Even if he wanted, he couldn't remember the face of his parents; the ones who taught him to be the person he never wanted to become. They were the people who had driven him to succeed above all else, and he couldn't even remember what they look like.
Soon after he realizes this, he finds the air in his tower choking, as opposed to freeing.
For the second time in years, many, many years, the old man who gave him his curse visited him. Nothing was said, simply because Epros could tell what he wanted just by the look in his eyes –he had come to collect the debt the young man owed.
Without another word, the young man gatheredup all of the materials he needed – several changes of clothes, the expensive circus-makeup that he had bought on one of his few trips to the Pospos hot spring, his deck of cards, and all of the money he had saved up from years of hunting. This wasn't anything close to how it was when he had left his parent's house, so many years before, because this would always be his home.
He gave one last, almost procrastinating look in each room, to guarantee that he wasn't leaving anything behind but the dusty, long forgotten journals of his predecessor and the books in the library, all of which he had read several times over by now. Taking the rusty, gear-topped key in his hand, he locked the door for what he felt would be the last time, at least for a very long while.
"All set?" The man's voice was far less sarcastic now, presumably because of how time had shaped him. However, Epros never bothered to ask, so he wouldn't know. The young man nodded slowly, taking a moment to double check that everything was in order in his bag. When he was satisfied with that, he confirmed with another nod, this one worlds more confident.
"What is your name, and for what have you came?" The young adult had never bothered to ask before, and felt that now was an appropriate time. After all, he was going to be in service to this man. Epros watched his face go from something of mirth to an almost pained, reminiscent smirk.
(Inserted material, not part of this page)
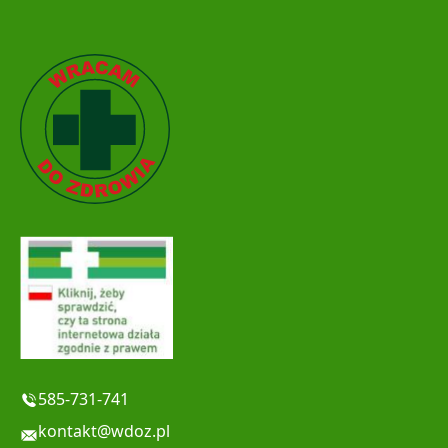
585-731-741
kontakt@wdoz.pl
"Beiloune."Even though the question had two parts, the grey-haired man never did answer the second half, and let it hanging. However, neither of them bothered too horribly, since they had to depart from the desert. Just like how it happened, many years past, a black and red cloud engulfed him, but instead of dissipating, it continued on to Epros's form. In a matter of second, darkness enveloped his vision, and the tower of gears and the comforting heat of the desert was now just a memory.